◆ What you have to do: A line qualifies if it holds the string "round". Copy every qualifying line from the records.

Excerpts from a dataset:
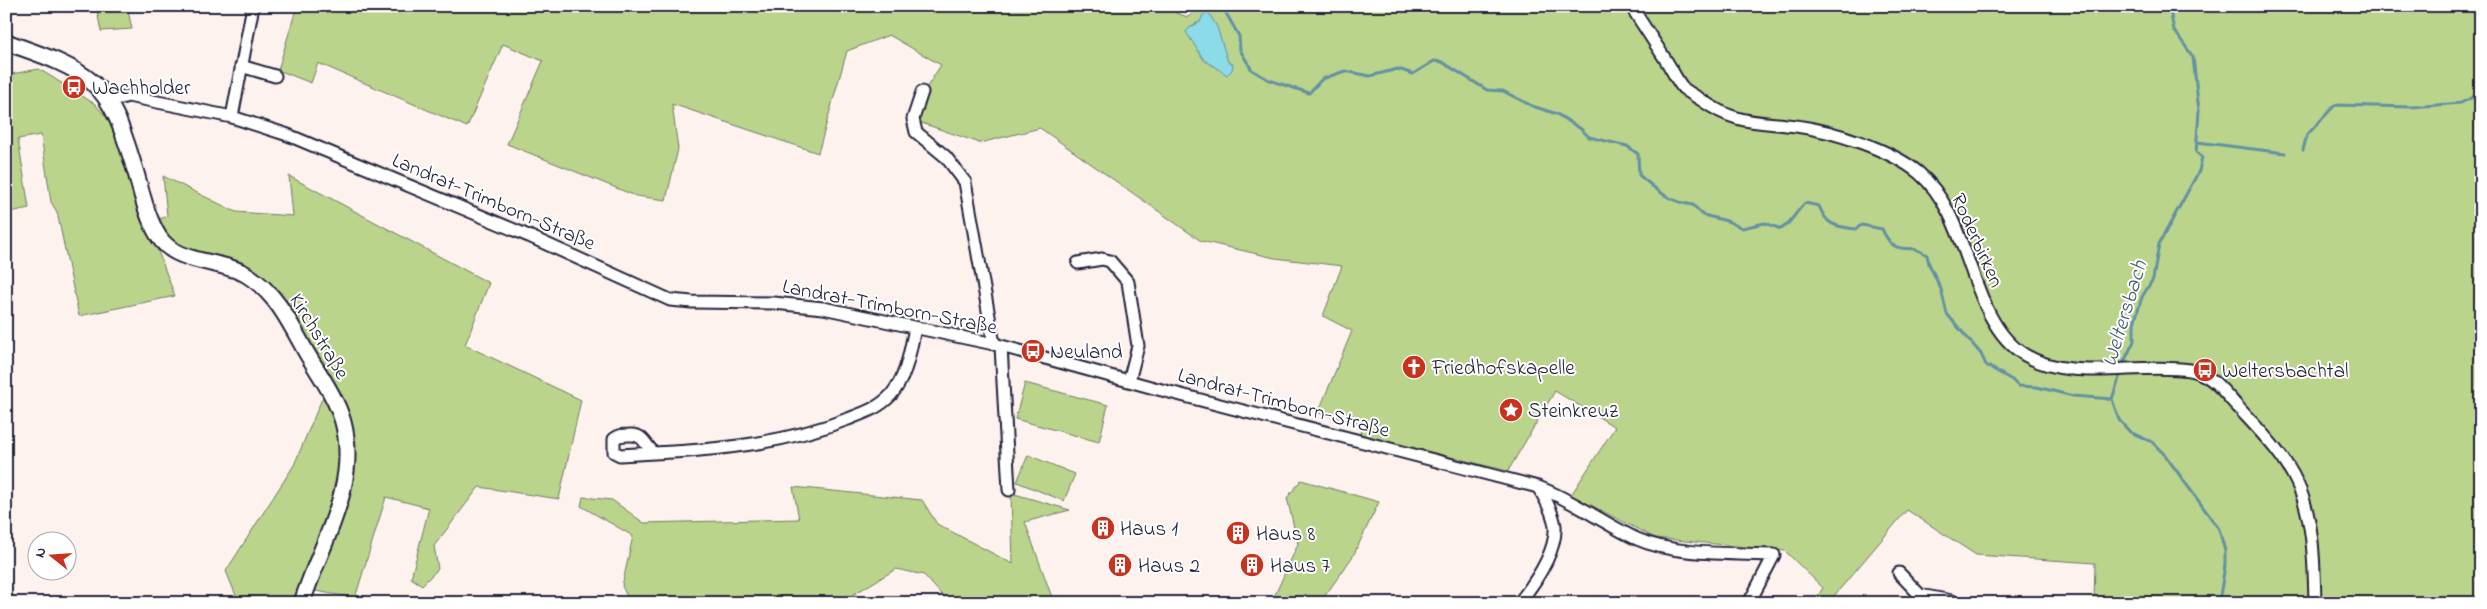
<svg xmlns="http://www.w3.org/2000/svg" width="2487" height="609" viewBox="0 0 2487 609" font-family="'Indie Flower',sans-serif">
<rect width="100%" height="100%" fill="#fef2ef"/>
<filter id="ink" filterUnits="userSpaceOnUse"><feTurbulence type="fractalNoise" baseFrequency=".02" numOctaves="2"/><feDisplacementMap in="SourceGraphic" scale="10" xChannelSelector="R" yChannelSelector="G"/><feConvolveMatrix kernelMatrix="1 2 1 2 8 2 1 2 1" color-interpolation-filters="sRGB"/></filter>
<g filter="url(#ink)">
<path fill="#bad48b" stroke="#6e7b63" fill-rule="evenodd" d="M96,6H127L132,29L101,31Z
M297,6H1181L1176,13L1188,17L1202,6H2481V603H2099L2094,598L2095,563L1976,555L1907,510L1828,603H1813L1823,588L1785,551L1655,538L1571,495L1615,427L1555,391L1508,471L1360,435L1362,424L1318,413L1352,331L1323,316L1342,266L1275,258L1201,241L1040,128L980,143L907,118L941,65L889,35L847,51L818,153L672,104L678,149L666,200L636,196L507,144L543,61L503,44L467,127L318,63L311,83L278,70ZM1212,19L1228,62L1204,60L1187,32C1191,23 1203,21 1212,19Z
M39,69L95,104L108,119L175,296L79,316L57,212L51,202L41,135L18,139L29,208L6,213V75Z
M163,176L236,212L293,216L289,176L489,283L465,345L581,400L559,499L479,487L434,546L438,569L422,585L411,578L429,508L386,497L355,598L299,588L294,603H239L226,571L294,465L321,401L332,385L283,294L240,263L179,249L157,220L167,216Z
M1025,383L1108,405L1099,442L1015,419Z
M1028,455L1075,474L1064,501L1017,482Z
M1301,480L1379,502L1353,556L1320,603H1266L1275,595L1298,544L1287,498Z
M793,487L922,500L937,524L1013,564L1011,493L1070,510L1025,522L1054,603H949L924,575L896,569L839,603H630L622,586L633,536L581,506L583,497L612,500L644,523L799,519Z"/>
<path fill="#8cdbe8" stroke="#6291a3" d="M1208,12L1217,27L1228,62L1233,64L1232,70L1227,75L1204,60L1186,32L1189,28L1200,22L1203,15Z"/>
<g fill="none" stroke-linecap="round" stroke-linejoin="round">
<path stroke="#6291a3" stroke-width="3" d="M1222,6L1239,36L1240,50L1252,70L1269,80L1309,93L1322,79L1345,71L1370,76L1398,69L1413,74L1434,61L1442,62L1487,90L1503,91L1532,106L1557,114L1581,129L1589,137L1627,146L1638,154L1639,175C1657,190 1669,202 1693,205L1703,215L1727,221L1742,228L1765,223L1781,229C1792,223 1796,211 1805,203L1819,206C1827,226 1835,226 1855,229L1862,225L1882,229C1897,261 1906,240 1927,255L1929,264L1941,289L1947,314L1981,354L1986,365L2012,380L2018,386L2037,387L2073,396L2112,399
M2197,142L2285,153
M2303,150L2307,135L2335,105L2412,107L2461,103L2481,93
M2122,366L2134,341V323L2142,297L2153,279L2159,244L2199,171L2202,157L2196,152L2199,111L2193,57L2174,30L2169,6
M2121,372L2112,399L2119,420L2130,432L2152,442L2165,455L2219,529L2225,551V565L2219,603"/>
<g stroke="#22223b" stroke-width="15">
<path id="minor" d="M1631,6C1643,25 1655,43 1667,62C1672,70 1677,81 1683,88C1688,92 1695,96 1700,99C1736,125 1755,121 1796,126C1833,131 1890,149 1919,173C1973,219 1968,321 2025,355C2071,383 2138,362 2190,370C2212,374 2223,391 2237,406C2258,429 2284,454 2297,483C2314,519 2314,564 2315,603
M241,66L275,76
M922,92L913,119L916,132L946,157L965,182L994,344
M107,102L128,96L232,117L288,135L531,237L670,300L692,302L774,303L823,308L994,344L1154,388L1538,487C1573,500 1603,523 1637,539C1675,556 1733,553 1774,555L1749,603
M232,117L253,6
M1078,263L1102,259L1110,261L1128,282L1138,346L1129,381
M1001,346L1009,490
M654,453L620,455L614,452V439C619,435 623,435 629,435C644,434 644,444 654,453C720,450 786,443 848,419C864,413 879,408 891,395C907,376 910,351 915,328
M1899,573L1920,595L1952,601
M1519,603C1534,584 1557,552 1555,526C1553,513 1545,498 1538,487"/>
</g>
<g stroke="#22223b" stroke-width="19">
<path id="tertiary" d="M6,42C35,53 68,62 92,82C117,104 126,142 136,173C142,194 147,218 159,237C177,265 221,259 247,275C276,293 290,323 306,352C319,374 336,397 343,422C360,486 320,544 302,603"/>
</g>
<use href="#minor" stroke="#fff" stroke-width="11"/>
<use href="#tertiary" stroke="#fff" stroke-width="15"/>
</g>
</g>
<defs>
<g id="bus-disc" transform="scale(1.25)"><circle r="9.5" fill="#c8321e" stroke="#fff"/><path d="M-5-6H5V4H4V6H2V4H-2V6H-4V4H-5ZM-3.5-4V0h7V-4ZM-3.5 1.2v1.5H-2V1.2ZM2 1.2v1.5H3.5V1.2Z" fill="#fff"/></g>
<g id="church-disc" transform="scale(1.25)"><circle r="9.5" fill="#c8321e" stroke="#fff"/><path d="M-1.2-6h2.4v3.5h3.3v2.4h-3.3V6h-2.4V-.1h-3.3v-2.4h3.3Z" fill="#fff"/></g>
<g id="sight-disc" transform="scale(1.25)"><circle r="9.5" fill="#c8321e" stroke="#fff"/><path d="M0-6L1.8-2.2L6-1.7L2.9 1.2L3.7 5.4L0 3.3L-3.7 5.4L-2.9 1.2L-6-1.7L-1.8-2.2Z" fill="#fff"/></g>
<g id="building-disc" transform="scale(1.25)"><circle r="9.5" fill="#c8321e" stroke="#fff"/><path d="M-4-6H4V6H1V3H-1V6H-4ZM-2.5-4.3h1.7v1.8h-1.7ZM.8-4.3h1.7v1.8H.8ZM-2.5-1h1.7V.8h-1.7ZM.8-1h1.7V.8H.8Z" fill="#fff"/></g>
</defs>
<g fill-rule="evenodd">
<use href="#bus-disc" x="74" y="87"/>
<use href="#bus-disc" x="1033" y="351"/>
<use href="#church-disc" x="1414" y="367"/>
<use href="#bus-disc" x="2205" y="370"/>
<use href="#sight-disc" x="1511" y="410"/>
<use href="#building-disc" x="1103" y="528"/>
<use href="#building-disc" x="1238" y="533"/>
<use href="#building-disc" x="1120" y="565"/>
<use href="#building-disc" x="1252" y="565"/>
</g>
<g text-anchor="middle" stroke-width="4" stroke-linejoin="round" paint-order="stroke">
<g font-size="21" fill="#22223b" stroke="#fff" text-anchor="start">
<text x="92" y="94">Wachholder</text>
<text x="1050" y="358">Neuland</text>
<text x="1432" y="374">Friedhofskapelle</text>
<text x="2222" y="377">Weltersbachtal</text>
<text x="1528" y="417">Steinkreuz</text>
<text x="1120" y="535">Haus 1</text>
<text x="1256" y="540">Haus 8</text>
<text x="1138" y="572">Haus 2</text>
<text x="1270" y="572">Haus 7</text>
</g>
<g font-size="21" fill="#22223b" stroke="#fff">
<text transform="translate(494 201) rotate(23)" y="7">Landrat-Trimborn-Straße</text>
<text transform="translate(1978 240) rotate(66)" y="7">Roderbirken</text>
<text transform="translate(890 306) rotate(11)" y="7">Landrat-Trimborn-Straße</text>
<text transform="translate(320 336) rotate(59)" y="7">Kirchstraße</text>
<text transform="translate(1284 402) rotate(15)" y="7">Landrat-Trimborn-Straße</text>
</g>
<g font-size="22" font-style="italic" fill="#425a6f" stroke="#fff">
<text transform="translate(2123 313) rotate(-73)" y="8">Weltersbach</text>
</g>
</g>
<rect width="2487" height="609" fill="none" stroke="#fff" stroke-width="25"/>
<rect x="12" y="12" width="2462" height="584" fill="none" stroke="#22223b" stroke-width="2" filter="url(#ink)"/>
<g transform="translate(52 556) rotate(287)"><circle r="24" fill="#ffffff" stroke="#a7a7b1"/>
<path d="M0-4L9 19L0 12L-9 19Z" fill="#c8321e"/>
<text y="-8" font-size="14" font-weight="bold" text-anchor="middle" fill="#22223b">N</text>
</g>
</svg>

◆ Exercise answer:
<g fill="none" stroke-linecap="round" stroke-linejoin="round">
<g text-anchor="middle" stroke-width="4" stroke-linejoin="round" paint-order="stroke">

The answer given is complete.